Kizomba A should start producing in 2004, with a target output of 250,000 bpd. ExxonMobil plans to develop another two fields in the same block, which will bring total production up to 580,000 bpd. The firm is well under way with development plans for Kizomba B, which has similar levels of reserves and will have a production target of 250,000 bpd from 2005 onwards.
Kizomba A, built by South Korea’s Heavy Industries, will take drilling technology a stage further than Girassol. Also in Block 15, Exxon expects the smaller Xikomba field to produce 80,000 bpd.
The three fields take Block 15’s recoverable reserves to more than 3.5 billion barrels of oil equivalent. Add in Exxon’s participation in another Girassol block and the company will be involved in one million bpd of Angolan output by 2005. ExxonMobil owns some 40 per cent equity in the block, with BP, Italy’s Agip and Statoil the rest.
ExxonMobil holds interests in nine Angolan deepwater blocks with a recoverable resource potential of 7.5 billion barrels of oil equivalent from 22 discoveries. It is still in the exploratory drilling stage in several blocks.
ExxonMobil has also participated in an industry group studying the possible development of a $2 billion liquefied natural gas (LNG) project in Angola, but it has yet to decide whether to take part in a Texaco-led project. Texaco and Sonangol, Angola’s state-owned oil company, are jointly planning the country’s first LNG plant, which is expected to produce eight million tonnes a year.

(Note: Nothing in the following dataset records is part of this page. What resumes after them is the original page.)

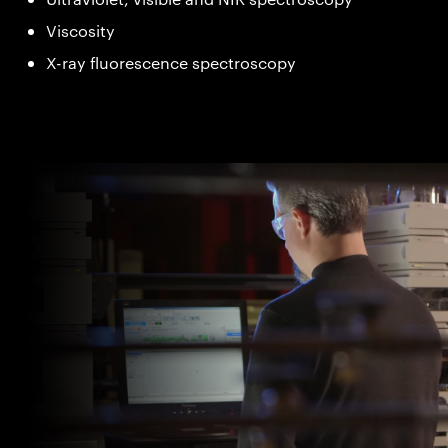
Viscosity
X-ray fluorescence spectroscopy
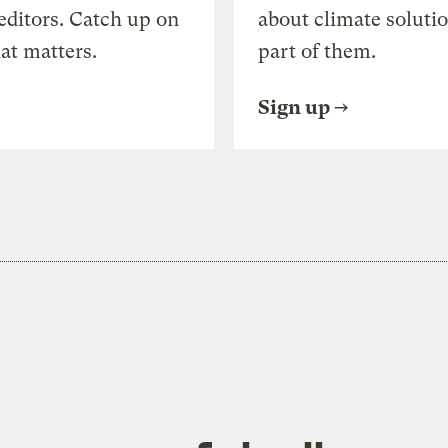
editors. Catch up on
about climate soluti
at matters.
part of them.
Sign up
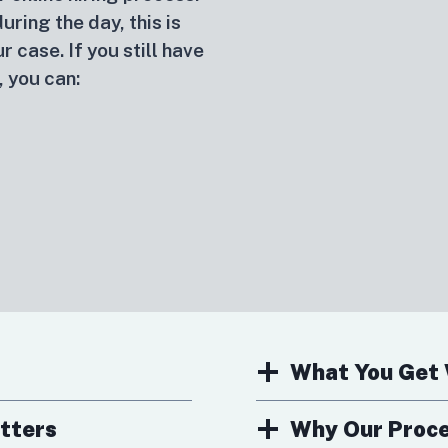
ring the day, this is
r case. If you still have
, you can:
What You Get 
tters
Why Our Proces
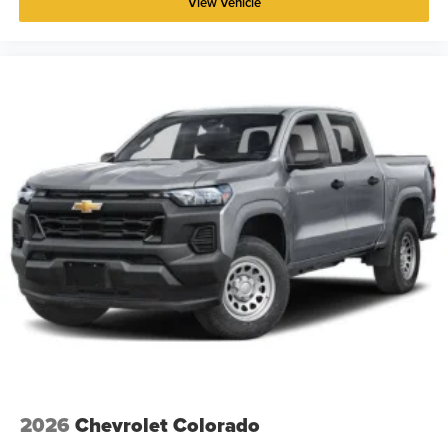
View Vehicle
2026
Chevrolet Colorado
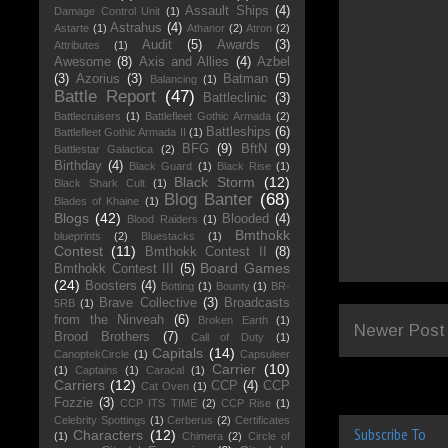
Assault Ships
(4)
Damage Control Unit
(1)
Astrahus
(4)
Astarte
(1)
Athanor
(2)
Atron
(2)
Audit
(5)
Awards
(3)
Attributes
(1)
Awesome
(8)
Axis and Allies
(4)
Azbel
(3)
Azorius
(3)
Batman
(5)
Balancing
(1)
Battle Report
(47)
Battleclinic
(3)
Battlecruisers
(1)
Battlefleet Gothic Armada
(2)
Battleships
(6)
Battlefleet Gothic Armada II
(1)
BFG
(9)
BftN
(9)
Battlestar Galactica
(2)
Birthday
(4)
Black Guard
(1)
Black Rise
(1)
Black Storm
(12)
Black Shark Cult
(1)
Blog Banter
(68)
Blades of Khaine
(1)
Blogs
(42)
Blooded
(4)
Blood Raiders
(1)
Bmthokk
blueprints
(2)
Bluestacks
(1)
Contest
(11)
Bmthokk Contest II
(8)
Board Games
Bmthokk Contest III
(5)
(24)
Boosters
(4)
Botting
(1)
Bounty
(1)
BR-
Brave Collective
(3)
Broadcasts
5RB
(1)
from the Ninveah
(6)
Broken Earth
(1)
Newer Post
Brood Brothers
(7)
Call of Duty
(1)
Capitals
(14)
CanoptekCircle
(1)
Capsuleer
Carrier
(10)
(1)
Captains
(1)
Caracal
(1)
Carriers
(12)
CCP
(4)
CCP
Cat Oven
(1)
Fozzie
(3)
CCP ITS TIME
(2)
CCP Rise
(1)
Celebrity Spottings
(1)
Cerberus
(2)
Certificates
Subscribe To
Characters
(12)
(1)
Chimera
(2)
Circle of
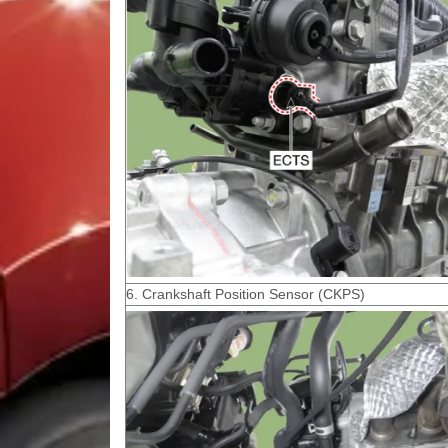
6. Crankshaft Position Sensor (CKPS)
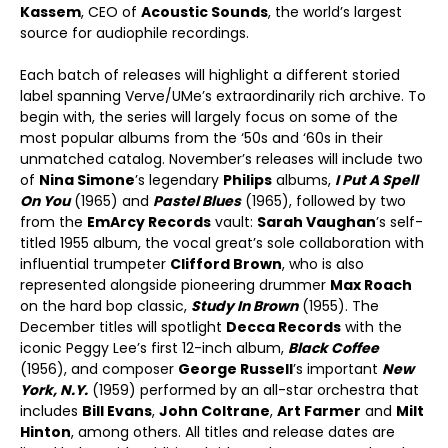
Kassem
, CEO of
Acoustic Sounds
, the world’s largest
source for audiophile recordings.
Each batch of releases will highlight a different storied
label spanning Verve/UMe’s extraordinarily rich archive. To
begin with, the series will largely focus on some of the
most popular albums from the ‘50s and ‘60s in their
unmatched catalog. November’s releases will include two
of
Nina Simone
’s legendary
Philips
albums,
I Put A Spell
On You
(1965) and
Pastel Blues
(1965), followed by two
from the
EmArcy Records
vault:
Sarah Vaughan
’s self-
titled 1955 album, the vocal great’s sole collaboration with
influential trumpeter
Clifford Brown
, who is also
represented alongside pioneering drummer
Max Roach
on the hard bop classic,
Study In Brown
(1955). The
December titles will spotlight
Decca Records
with the
iconic Peggy Lee’s first 12-inch album,
Black Coffee
(1956), and composer
George Russell
’s important
New
York, N.Y.
(1959) performed by an all-star orchestra that
includes
Bill Evans
,
John Coltrane
,
Art Farmer
and
Milt
Hinton
, among others. All titles and release dates are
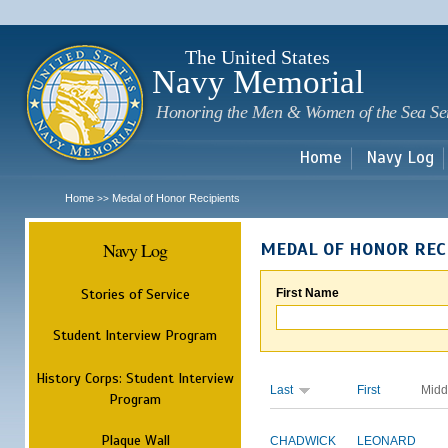
Sk
m
c
The United States
Navy Memorial
Honoring the Men & Women of the Sea Se
Home
Navy Log
Home
Medal of Honor Recipients
>>
Navy Log
MEDAL OF HONOR REC
Stories of Service
First Name
Student Interview Program
History Corps: Student Interview
Last
First
Midd
Program
Plaque Wall
CHADWICK
LEONARD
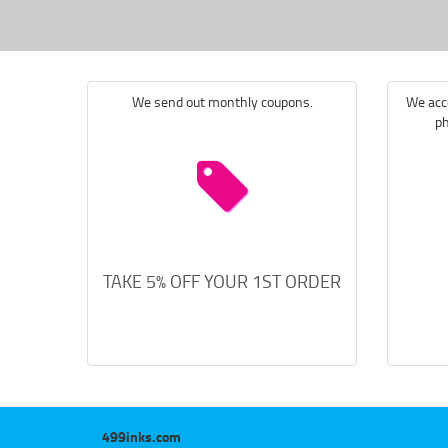
We send out monthly coupons.
We acce
ph
TAKE 5% OFF YOUR 1ST ORDER
499inks.com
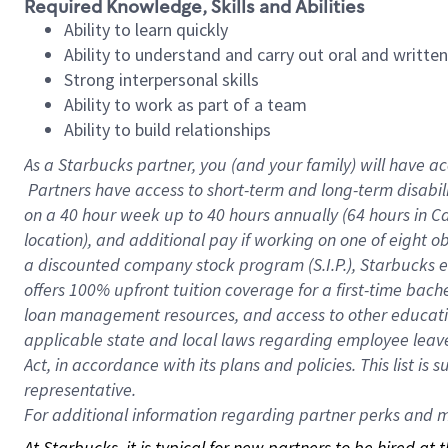
Required Knowledge, Skills and Abilities
Ability to learn quickly
Ability to understand and carry out oral and writte
Strong interpersonal skills
Ability to work as part of a team
Ability to build relationships
As a Starbucks
partner, you (and your family) will have ac
Partners have access to short-term and long-term disabil
on a
40 hour
week up to
40 hours
annually (
64 hours
in Ca
location), and additional pay if working on one of eight o
a discounted company stock program (S.I.P.), Starbucks e
offers 100% upfront tuition coverage for a first-time bac
loan management resources, and access to other educatio
applicable state and local laws regarding employee leave 
Act, in accordance with its plans and policies. This list 
representative.
For
additional information regarding partner perks and mo
At Starbucks, it is typical for new partners to be hired at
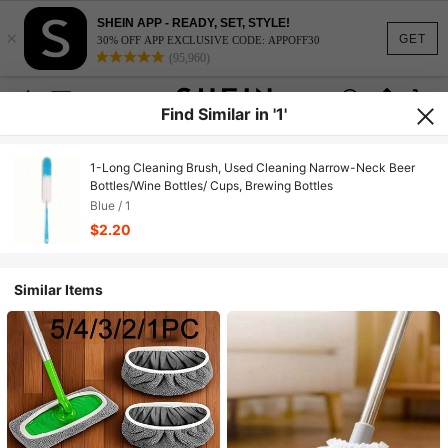
SHEIN APP - READY, SET, STYLE!
×
GET
30% OFF APP EXCLUSIVE CODE: APPOFF30
(95,960)
Find Similar in '1'
1-Long Cleaning Brush, Used Cleaning Narrow-Neck Beer
Bottles/Wine Bottles/ Cups, Brewing Bottles
Blue / 1
$2.20
Similar Items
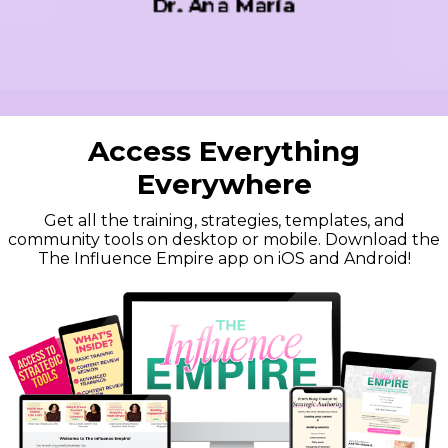
Brock Johnson
Access Everything
Everywhere
Get all the training, strategies, templates, and
community tools on desktop or mobile. Download the
The Influence Empire app on iOS and Android!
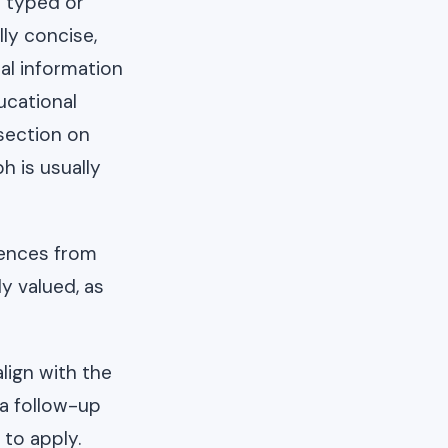
h typed or
lly concise,
al information
ucational
 section on
h is usually
rences from
y valued, as
lign with the
 a follow-up
 to apply.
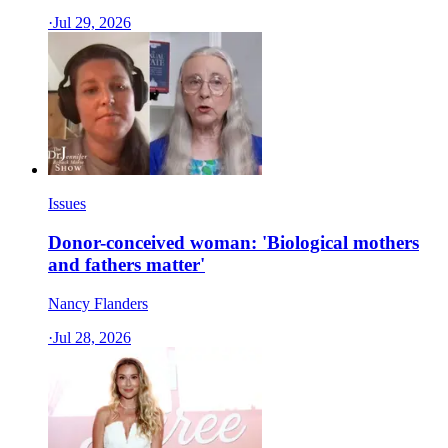
·
Jul 29, 2026
Issues
Donor-conceived woman: 'Biological mothers
and fathers matter'
Nancy Flanders
·
Jul 28, 2026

Angola has pledged to eliminate natural gas flaring within the next five years, instead aiming to sell LNG to the US, South America and Europe. The LNG market is likely to be highly competitive with Nigeria recently announcing plans for a third LNG project, while Saudi Arabia – the world’s biggest oil producer – recently awarded three key gas projects to multinationals.

Natural gas flaring is to be eliminated within five years

BP plans to spend between $6 billion and $7 billion in Angola over the next 10 years. Production from the company’s Block 18 concession, where six discoveries have been made, is targeted to start in 2006. BP is drilling in depths of 2,000 metres in Block 31, one of three ultra-deepwater concessions awarded in 1999. The block adjoins Exxon’s Block 15.
Meanwhile, Sonangol is the operator in a consortium that will exploit Block 34 in the Lower Congo Basin at depths of up to 2,500 metres. Sonangol has a 20 per cent stake, Shell 15 per cent, Norsk Hydro 30 per cent, Phillips 20 per cent and Brazil’s Petrobras 15 per cent.
Sonangol already operates Block 4 and holds the concession on Block 3, while Petrobras is involved in several exploration ventures. The Brazilian company owns a 27.5 per cent stake in the shallow water Block 2, which currently produces 63,000bpd.